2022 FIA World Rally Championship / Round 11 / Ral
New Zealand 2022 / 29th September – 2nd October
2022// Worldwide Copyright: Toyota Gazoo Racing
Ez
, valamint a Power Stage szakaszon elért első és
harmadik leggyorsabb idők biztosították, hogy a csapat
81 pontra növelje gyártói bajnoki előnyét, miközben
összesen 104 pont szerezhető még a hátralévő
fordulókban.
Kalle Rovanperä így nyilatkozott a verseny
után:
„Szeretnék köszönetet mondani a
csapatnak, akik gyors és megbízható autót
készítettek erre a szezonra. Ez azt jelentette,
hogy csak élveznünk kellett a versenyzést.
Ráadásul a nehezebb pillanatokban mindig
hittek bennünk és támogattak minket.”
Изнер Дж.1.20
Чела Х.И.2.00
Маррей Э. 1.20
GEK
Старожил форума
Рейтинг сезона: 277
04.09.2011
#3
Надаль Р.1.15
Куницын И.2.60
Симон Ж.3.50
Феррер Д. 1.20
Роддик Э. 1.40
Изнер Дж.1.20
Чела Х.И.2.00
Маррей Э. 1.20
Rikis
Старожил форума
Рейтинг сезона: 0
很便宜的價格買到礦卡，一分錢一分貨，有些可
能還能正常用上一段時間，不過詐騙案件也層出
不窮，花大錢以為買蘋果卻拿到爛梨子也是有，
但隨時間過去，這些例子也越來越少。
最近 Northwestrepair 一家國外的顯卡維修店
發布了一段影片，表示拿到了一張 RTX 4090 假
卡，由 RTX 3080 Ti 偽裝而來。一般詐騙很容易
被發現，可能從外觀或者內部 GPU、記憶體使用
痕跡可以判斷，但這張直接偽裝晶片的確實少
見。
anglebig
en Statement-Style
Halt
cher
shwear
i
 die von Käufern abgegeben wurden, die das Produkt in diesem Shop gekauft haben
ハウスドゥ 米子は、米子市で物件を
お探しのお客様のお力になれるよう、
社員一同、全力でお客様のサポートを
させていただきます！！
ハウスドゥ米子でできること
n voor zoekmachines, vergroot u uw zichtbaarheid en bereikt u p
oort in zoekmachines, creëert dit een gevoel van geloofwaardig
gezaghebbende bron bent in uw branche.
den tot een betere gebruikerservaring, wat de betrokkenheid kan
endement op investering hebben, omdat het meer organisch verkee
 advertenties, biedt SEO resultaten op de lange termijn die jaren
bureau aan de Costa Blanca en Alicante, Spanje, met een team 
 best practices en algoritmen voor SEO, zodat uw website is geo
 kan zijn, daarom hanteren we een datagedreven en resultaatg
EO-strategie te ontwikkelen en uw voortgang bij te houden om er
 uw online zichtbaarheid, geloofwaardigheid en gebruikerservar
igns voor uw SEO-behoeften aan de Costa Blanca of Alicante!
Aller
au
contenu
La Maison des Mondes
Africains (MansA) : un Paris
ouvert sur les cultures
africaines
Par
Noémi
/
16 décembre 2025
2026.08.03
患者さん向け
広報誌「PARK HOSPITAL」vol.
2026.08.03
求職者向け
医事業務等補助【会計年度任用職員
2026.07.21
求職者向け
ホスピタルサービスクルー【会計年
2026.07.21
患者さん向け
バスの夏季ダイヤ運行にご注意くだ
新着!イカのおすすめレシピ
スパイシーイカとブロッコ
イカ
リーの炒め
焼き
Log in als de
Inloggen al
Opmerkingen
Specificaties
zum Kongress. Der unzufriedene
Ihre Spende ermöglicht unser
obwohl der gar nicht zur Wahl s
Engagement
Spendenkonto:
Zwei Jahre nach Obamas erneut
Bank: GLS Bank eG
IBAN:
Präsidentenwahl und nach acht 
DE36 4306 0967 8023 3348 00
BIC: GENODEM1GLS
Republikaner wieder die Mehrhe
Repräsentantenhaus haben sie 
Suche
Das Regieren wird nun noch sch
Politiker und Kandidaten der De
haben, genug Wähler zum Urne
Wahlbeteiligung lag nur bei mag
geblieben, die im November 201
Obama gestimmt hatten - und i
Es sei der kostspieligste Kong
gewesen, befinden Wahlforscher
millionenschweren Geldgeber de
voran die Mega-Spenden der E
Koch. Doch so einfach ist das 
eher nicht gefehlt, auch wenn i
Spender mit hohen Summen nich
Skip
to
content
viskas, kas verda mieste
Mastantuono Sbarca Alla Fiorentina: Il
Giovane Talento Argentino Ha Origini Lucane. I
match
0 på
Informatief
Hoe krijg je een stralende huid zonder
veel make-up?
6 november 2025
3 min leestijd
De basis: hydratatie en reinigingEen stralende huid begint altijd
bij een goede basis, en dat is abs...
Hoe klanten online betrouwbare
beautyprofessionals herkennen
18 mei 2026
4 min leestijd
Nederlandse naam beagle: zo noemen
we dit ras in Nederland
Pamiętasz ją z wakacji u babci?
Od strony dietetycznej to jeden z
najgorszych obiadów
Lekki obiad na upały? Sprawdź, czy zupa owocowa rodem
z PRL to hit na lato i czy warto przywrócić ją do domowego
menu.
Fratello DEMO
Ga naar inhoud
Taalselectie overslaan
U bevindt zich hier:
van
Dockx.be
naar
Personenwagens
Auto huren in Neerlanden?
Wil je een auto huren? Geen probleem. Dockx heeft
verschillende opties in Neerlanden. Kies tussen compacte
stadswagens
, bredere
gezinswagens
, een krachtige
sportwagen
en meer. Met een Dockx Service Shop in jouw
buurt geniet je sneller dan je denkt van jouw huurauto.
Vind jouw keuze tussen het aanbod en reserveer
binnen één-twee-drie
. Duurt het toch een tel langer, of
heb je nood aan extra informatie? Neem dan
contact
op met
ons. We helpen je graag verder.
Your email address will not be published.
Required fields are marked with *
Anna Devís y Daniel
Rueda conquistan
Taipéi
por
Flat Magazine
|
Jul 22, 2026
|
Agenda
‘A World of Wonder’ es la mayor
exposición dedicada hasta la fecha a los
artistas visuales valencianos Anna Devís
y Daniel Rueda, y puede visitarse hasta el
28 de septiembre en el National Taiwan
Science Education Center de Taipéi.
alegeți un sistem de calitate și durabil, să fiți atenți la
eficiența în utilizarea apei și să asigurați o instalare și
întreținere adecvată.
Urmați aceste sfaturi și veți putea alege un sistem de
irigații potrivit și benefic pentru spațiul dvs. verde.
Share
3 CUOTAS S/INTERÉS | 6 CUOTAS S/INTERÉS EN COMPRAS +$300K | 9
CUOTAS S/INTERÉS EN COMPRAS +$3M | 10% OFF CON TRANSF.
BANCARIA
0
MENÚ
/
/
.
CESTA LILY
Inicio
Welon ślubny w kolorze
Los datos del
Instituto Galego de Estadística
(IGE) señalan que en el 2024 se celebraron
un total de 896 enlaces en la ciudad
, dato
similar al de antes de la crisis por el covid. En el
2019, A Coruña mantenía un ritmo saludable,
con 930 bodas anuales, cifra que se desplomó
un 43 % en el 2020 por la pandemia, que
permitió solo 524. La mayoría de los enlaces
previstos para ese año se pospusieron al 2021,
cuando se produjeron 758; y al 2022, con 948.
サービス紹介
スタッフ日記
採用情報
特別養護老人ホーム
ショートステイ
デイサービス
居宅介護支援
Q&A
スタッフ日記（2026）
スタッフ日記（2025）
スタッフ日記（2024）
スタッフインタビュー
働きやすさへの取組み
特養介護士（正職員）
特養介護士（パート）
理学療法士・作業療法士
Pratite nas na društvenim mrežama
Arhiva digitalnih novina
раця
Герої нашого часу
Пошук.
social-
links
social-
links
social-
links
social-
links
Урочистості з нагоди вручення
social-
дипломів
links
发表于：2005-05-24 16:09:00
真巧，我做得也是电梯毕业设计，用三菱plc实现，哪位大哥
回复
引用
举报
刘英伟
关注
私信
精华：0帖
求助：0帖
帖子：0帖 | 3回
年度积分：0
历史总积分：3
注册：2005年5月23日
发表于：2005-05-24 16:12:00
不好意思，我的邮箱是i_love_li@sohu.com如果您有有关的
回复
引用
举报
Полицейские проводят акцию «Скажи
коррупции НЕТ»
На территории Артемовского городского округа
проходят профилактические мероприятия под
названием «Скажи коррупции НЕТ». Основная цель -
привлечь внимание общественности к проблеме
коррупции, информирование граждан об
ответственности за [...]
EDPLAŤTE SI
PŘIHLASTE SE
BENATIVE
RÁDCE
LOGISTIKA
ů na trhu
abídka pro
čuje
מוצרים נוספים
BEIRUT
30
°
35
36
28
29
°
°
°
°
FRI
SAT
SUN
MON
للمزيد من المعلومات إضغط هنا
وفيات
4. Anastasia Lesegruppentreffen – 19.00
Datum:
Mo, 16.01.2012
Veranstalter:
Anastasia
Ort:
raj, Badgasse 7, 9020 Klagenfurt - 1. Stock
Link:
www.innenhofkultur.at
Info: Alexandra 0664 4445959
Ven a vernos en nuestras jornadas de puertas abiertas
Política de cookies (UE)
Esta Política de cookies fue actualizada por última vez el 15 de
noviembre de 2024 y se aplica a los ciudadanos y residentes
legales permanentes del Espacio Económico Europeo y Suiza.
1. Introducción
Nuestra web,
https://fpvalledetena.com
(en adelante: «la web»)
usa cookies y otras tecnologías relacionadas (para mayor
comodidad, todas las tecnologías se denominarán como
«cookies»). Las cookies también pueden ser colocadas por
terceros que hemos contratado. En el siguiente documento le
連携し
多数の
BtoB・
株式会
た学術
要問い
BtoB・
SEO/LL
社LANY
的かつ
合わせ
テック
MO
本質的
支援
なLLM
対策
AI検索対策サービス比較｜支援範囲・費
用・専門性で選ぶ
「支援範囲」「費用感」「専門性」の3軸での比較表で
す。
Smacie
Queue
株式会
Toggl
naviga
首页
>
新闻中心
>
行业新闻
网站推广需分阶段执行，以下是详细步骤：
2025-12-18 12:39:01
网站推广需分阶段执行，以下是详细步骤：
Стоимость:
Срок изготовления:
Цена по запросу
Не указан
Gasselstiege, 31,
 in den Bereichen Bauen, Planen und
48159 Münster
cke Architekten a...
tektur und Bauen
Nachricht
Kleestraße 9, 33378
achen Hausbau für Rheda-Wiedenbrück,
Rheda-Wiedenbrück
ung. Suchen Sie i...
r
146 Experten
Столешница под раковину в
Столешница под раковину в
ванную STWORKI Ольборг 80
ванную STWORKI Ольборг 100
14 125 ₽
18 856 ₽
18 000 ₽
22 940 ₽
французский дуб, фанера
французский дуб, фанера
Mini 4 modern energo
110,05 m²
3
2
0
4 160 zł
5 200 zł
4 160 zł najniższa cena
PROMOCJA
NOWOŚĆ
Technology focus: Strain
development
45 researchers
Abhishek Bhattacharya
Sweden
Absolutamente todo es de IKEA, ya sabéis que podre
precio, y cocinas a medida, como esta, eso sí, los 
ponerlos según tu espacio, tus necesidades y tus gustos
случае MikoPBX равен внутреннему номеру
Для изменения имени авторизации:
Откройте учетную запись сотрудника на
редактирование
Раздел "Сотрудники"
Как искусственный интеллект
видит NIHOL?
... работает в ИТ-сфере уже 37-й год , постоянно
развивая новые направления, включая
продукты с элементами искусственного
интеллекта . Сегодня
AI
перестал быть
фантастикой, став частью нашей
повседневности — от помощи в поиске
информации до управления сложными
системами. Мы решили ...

__________

→ ACTIVITY:
Take the line above containing "usa cookies y", the line containing "Abhishek Bhattacharya", and all lines in between, and copy them exactly without anything else.

→ SOLUTION TO THE PROBLEM:
usa cookies y otras tecnologías relacionadas (para mayor
comodidad, todas las tecnologías se denominarán como
«cookies»). Las cookies también pueden ser colocadas por
terceros que hemos contratado. En el siguiente documento le
連携し
多数の
BtoB・
株式会
た学術
要問い
BtoB・
SEO/LL
社LANY
的かつ
合わせ
テック
MO
本質的
支援
なLLM
対策
AI検索対策サービス比較｜支援範囲・費
用・専門性で選ぶ
「支援範囲」「費用感」「専門性」の3軸での比較表で
す。
Smacie
Queue
株式会
Toggl
naviga
首页
>
新闻中心
>
行业新闻
网站推广需分阶段执行，以下是详细步骤：
2025-12-18 12:39:01
网站推广需分阶段执行，以下是详细步骤：
Стоимость:
Срок изготовления:
Цена по запросу
Не указан
Gasselstiege, 31,
 in den Bereichen Bauen, Planen und
48159 Münster
cke Architekten a...
tektur und Bauen
Nachricht
Kleestraße 9, 33378
achen Hausbau für Rheda-Wiedenbrück,
Rheda-Wiedenbrück
ung. Suchen Sie i...
r
146 Experten
Столешница под раковину в
Столешница под раковину в
ванную STWORKI Ольборг 80
ванную STWORKI Ольборг 100
14 125 ₽
18 856 ₽
18 000 ₽
22 940 ₽
французский дуб, фанера
французский дуб, фанера
Mini 4 modern energo
110,05 m²
3
2
0
4 160 zł
5 200 zł
4 160 zł najniższa cena
PROMOCJA
NOWOŚĆ
Technology focus: Strain
development
45 researchers
Abhishek Bhattacharya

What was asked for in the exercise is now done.